Copy out everything from the line containing "common name: Hollowroot" down to the last of the lines, changing each "scientific name" to "binomial name" and leaving the rest as it is.

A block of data
--- start ---
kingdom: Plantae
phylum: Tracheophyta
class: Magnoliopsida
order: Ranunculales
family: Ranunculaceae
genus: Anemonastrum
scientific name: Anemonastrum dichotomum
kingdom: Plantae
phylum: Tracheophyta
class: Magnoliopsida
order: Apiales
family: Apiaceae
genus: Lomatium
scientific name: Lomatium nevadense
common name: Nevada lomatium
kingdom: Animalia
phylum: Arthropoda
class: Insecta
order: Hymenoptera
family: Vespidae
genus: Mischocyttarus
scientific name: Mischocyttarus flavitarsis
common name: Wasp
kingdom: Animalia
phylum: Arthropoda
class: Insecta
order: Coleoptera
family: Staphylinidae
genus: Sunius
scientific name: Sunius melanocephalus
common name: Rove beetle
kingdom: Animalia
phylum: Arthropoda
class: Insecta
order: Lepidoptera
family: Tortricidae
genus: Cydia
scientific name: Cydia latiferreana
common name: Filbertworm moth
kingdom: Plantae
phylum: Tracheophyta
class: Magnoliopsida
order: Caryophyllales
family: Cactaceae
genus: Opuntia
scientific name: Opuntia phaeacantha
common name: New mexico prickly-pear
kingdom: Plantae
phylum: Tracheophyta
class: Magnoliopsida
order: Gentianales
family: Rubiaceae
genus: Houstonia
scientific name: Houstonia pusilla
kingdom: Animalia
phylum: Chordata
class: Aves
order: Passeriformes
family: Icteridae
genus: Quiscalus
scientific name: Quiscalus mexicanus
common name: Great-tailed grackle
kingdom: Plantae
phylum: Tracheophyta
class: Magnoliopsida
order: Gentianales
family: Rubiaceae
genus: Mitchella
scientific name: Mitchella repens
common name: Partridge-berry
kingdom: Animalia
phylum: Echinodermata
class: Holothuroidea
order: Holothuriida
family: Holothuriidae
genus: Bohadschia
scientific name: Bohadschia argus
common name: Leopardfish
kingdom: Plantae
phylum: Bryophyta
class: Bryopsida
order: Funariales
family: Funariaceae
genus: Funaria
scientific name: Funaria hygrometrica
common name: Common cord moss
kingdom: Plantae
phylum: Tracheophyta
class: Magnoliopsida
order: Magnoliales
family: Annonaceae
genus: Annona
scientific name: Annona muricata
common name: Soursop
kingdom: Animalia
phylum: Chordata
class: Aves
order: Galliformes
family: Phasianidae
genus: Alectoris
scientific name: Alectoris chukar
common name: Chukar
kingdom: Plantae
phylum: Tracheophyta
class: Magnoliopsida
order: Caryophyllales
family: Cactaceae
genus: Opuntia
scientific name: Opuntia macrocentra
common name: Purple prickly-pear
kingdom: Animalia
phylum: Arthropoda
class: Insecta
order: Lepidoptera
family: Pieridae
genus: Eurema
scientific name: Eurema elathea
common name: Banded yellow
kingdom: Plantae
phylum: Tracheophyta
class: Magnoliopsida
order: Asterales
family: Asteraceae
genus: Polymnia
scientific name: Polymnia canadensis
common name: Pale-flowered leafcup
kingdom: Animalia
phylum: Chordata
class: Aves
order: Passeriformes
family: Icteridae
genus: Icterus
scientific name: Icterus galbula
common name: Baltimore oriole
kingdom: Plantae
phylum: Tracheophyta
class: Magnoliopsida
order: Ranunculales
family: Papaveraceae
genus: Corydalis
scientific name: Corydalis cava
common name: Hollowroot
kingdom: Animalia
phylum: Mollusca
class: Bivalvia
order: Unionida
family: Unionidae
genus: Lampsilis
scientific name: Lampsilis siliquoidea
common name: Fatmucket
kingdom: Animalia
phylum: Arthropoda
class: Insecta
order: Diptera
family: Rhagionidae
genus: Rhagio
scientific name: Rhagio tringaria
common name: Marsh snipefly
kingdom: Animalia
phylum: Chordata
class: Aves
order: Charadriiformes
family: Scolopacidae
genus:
--- end ---
● WRITTEN RESPONSE
common name: Hollowroot
kingdom: Animalia
phylum: Mollusca
class: Bivalvia
order: Unionida
family: Unionidae
genus: Lampsilis
binomial name: Lampsilis siliquoidea
common name: Fatmucket
kingdom: Animalia
phylum: Arthropoda
class: Insecta
order: Diptera
family: Rhagionidae
genus: Rhagio
binomial name: Rhagio tringaria
common name: Marsh snipefly
kingdom: Animalia
phylum: Chordata
class: Aves
order: Charadriiformes
family: Scolopacidae
genus:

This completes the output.